Rheumatology Division, Weill Cornell Medical College, Hospital for Special Surgery, New York, NY, USA.
Semin Arthritis Rheum. 2010 Dec;40(3):210-4. doi: 10.1016/j.semarthrit.2010.03.001. Epub 2010 May 21.
To evaluate the efficacy of anakinra for patients with acute gout.
We reviewed the charts of 10 patients who received anakinra for urate crystal-induced arthritis at the Hospital for Special Surgery since 2007. Demographic information, comorbidities, short-term treatment outcomes, and subsequent flares were reviewed.

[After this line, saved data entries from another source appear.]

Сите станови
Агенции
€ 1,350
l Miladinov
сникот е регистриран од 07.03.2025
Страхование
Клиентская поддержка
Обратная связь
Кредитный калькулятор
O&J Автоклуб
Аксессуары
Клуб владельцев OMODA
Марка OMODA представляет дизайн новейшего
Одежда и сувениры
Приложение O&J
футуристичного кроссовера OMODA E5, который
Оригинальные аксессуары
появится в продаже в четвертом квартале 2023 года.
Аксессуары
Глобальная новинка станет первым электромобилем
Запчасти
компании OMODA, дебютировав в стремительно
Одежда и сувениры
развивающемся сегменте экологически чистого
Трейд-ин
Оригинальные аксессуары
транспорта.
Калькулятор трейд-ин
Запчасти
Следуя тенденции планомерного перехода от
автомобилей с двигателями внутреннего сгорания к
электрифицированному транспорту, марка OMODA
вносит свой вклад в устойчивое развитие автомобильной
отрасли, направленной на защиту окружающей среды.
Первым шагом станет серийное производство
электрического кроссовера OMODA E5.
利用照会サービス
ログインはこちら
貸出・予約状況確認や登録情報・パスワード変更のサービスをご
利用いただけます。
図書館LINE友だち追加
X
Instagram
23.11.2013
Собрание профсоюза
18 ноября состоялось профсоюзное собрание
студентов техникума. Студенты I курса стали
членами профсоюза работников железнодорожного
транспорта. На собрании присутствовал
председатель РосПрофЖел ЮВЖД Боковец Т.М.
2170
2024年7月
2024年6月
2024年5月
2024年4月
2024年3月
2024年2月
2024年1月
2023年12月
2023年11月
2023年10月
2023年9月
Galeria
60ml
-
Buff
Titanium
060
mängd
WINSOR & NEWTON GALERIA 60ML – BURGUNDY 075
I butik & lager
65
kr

Patients in our study had a high prevalence of comorbidities. All patients received corticosteroids before anakinra treatment. The mean number of anakinra injections was 3.2 per patient (100 mg subcutaneously per day). Six patients had a good response. Three patients had a partial response and 1 patient had no response. Nine patients had documented recurrent flares after discontinuing anakinra (ranging from 3 to 45 days after).

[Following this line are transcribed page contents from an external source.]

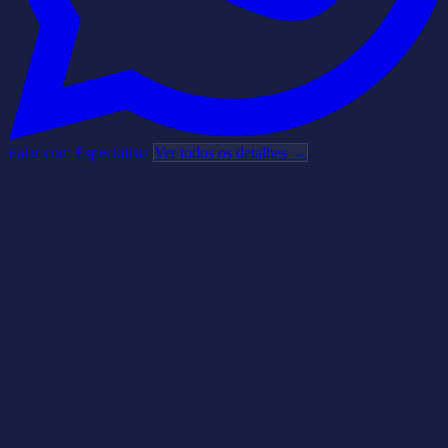
Falar com Especialista
Ver todos os detalhes →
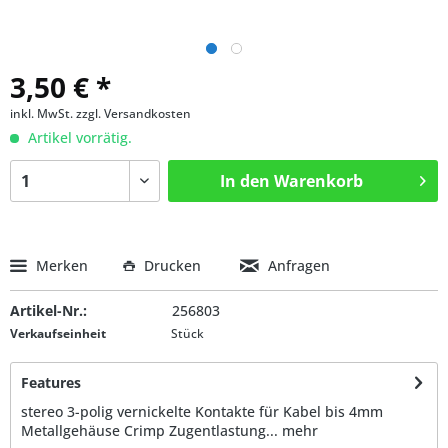
3,50 € *
inkl. MwSt.
zzgl. Versandkosten
Artikel vorrätig.
In den
Warenkorb
Merken
Drucken
Anfragen
Artikel-Nr.:
256803
Verkaufseinheit
Stück
Features
stereo 3-polig vernickelte Kontakte für Kabel bis 4mm
Metallgehäuse Crimp Zugentlastung...
mehr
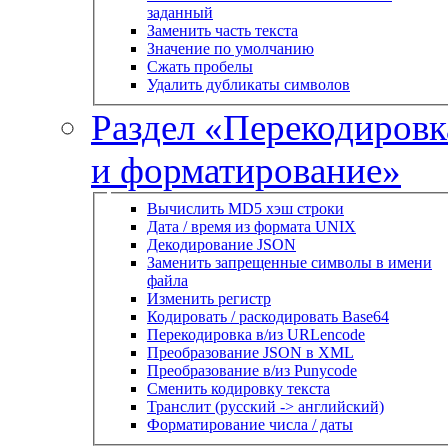
заданный
Заменить часть текста
Значение по умолчанию
Сжать пробелы
Удалить дубликаты символов
Раздел «Перекодировк
и форматирование»
Вычислить MD5 хэш строки
Дата / время из формата UNIX
Декодирование JSON
Заменить запрещенные символы в имени
файла
Изменить регистр
Кодировать / раскодировать Base64
Перекодировка в/из URLencode
Преобразование JSON в XML
Преобразование в/из Punycode
Сменить кодировку текста
Транслит (русский -> английский)
Форматирование числа / даты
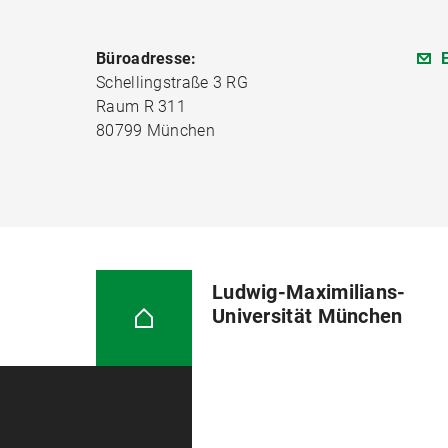
Büroadresse:
Schellingstraße 3 RG
Raum R 311
80799 München
Ludwig-Maximilians-
Universität München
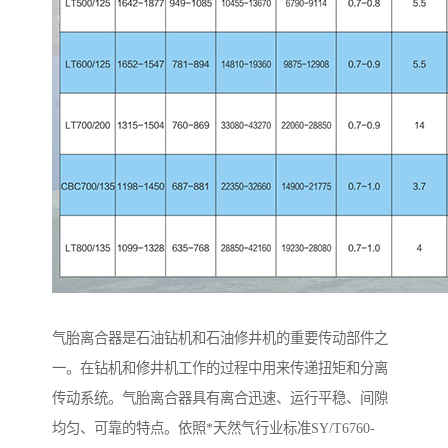
气胎离合器是石油钻机和石油修井机的重要传动部件之
一。在钻机和修井机工作的过程中用来传递扭矩和分离
传动系统。气胎离合器具有离合迅速、运行平稳、间隙
均匀、可靠的特点。依照*天然气行业标准SY/T6760-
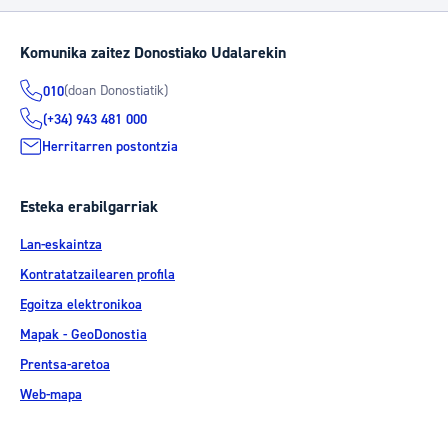
Komunika zaitez Donostiako Udalarekin
(doan Donostiatik)
010
(+34) 943 481 000
Herritarren postontzia
Esteka erabilgarriak
Lan-eskaintza
Kontratatzailearen profila
Egoitza elektronikoa
Mapak - GeoDonostia
Prentsa-aretoa
Web-mapa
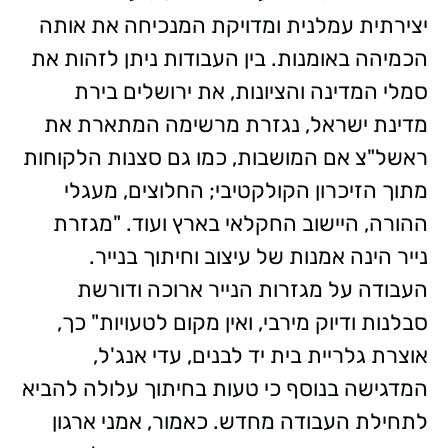
יצירתית עמלנית ומדויקת המנכיחה את אותה
הכמיהה באומנות. בין העבודות ניתן לזהות את
סמלי המדינה והציונות, את ירושלים בירת
מדינת ישראל, נגזרת מרשימה המתארת את
ראשל"צ אם המושבות, כמו גם סצנות הלקוחות
מתוך הזיכרון הקולקטיבי; החלוצים, מעגלי
ההורה, היישוב החקלאי בארץ ועוד. "מגזרת
נייר הינה אמנות של עיצוב וחיתוך בנייר.
העבודה על מגזרות הנייר ארוכה ודורשת
סבלנות ודיוק מירבי, ואין מקום לטעויות" כך,
אוצרת גלריית בית יד לבנים, עדי אנג'ל,
המדגישה בנוסף כי טעות בחיתוך עלולה להביא
לתחילת העבודה מחדש. כאמור, אמני ארגון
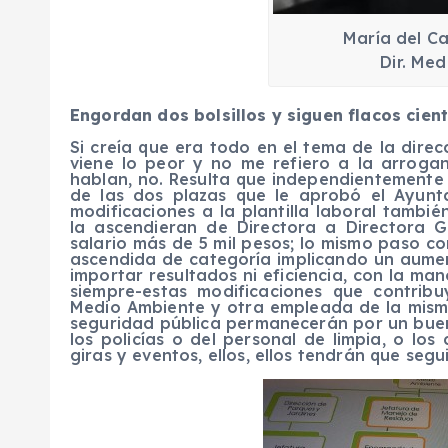
María del C
Dir. Me
Engordan dos bolsillos y siguen flacos cient
Si creía que era todo en el tema de la dire
viene lo peor y no me refiero a la arroga
hablan, no. Resulta que independientemente 
de las dos plazas que le aprobó el Ayunt
modificaciones a la plantilla laboral tambi
la ascendieran de Directora a Directora 
salario más de 5 mil pesos; lo mismo paso c
ascendida de categoría implicando un aumento
importar resultados ni eficiencia, con la m
siempre-estas modificaciones que contribu
Medio Ambiente y otra empleada de la misma
seguridad pública permanecerán por un buen 
los policías o del personal de limpia, o los
giras y eventos, ellos, ellos tendrán que segui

Anakinra is a therapeutic option for patients with acute urate crystal-induced arthritis who do not respond to or have a contraindication to traditional treatments. Although a short course of anakinra resulted in favorable outcomes for some of our patients, response rates were poorer in our study than in previously published reports, and relapses were common.
评估阿那白滞素治疗急性痛风的疗效。
我们回顾了自 2007 年以来在特殊外科医院接受阿那白滞素治疗尿酸盐晶体诱导性关节炎的 10 例患者的病历。回顾了人口统计学信息、合并症、短期治疗结果和随后的发作情况。

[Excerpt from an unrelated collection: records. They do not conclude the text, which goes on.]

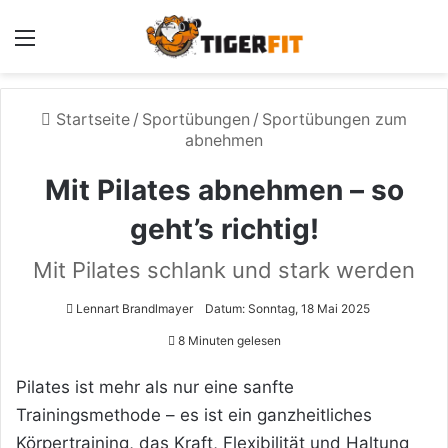
Menü
Startseite
/
Sportübungen
/
Sportübungen zum
abnehmen
Mit Pilates abnehmen – so
geht’s richtig!
Mit Pilates schlank und stark werden
Lennart Brandlmayer
Datum: Sonntag, 18 Mai 2025
8 Minuten gelesen
Pilates ist mehr als nur eine sanfte
Trainingsmethode – es ist ein ganzheitliches
Körpertraining, das Kraft, Flexibilität und Haltung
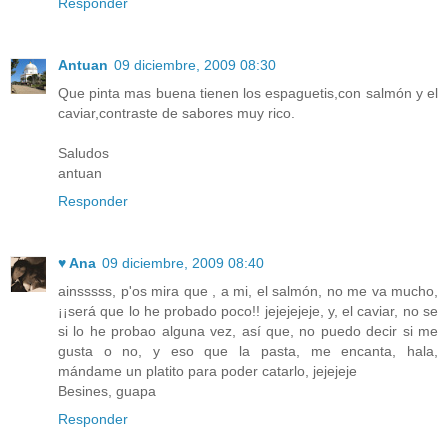
Responder
Antuan
09 diciembre, 2009 08:30
Que pinta mas buena tienen los espaguetis,con salmón y el
caviar,contraste de sabores muy rico.
Saludos
antuan
Responder
♥ Ana
09 diciembre, 2009 08:40
ainsssss, p'os mira que , a mi, el salmón, no me va mucho,
¡¡será que lo he probado poco!! jejejejeje, y, el caviar, no se
si lo he probao alguna vez, así que, no puedo decir si me
gusta o no, y eso que la pasta, me encanta, hala,
mándame un platito para poder catarlo, jejejeje
Besines, guapa
Responder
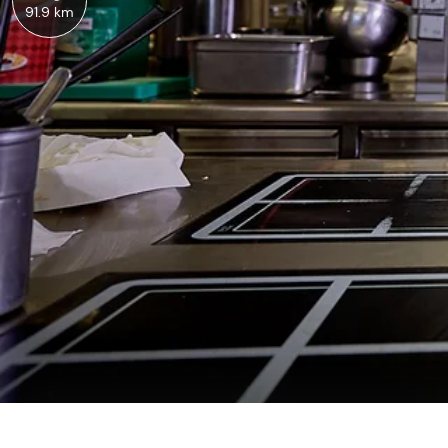
91.9 km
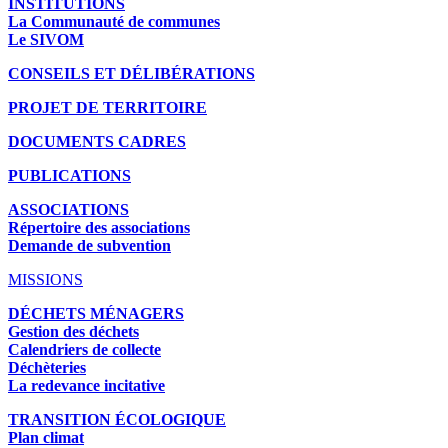
INSTITUTIONS
La Communauté de communes
Le SIVOM
CONSEILS ET DÉLIBÉRATIONS
PROJET DE TERRITOIRE
DOCUMENTS CADRES
PUBLICATIONS
ASSOCIATIONS
Répertoire des associations
Demande de subvention
MISSIONS
DÉCHETS MÉNAGERS
Gestion des déchets
Calendriers de collecte
Déchèteries
La redevance incitative
TRANSITION ÉCOLOGIQUE
Plan climat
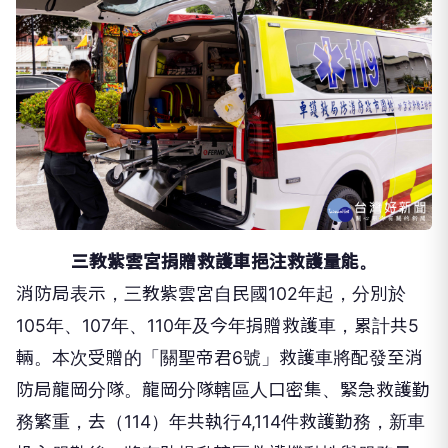
三教紫雲宮捐贈救護車挹注救護量能。
消防局表示，三教紫雲宮自民國102年起，分別於
105年、107年、110年及今年捐贈救護車，累計共5
輛。本次受贈的「關聖帝君6號」救護車將配發至消
防局龍岡分隊。龍岡分隊轄區人口密集、緊急救護勤
務繁重，去（114）年共執行4,114件救護勤務，新車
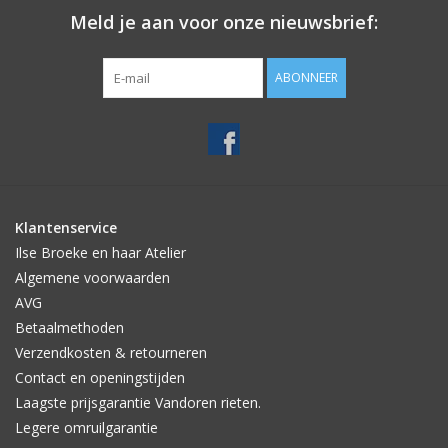
Meld je aan voor onze nieuwsbrief:
ABONNEER
Klantenservice
Ilse Broeke en haar Atelier
Algemene voorwaarden
AVG
Betaalmethoden
Verzendkosten & retourneren
Contact en openingstijden
Laagste prijsgarantie Vandoren rieten.
Legere omruilgarantie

我们研究中的患者合并症患病率很高。所有患者在接受阿那白滞素治疗前均接受了皮质类固醇治疗。每位患者接受的阿那白滞素注射次数平均为 3.2 次(每天皮下注射 100mg)。6 例患者有良好的反应。3 例患者有部分反应,1 例患者无反应。9 例患者在停用阿那白滞素后(停药后 3 至 45 天)有记录的复发(范围从 3 至 45 天)。
对于对传统治疗无反应或有禁忌症的急性尿酸盐晶体诱导性关节炎患者,阿那白滞素是一种治疗选择。尽管我们的一些患者在接受短疗程的阿那白滞素治疗后取得了良好的效果,但我们的研究中的反应率比之前的报道要差,且复发很常见。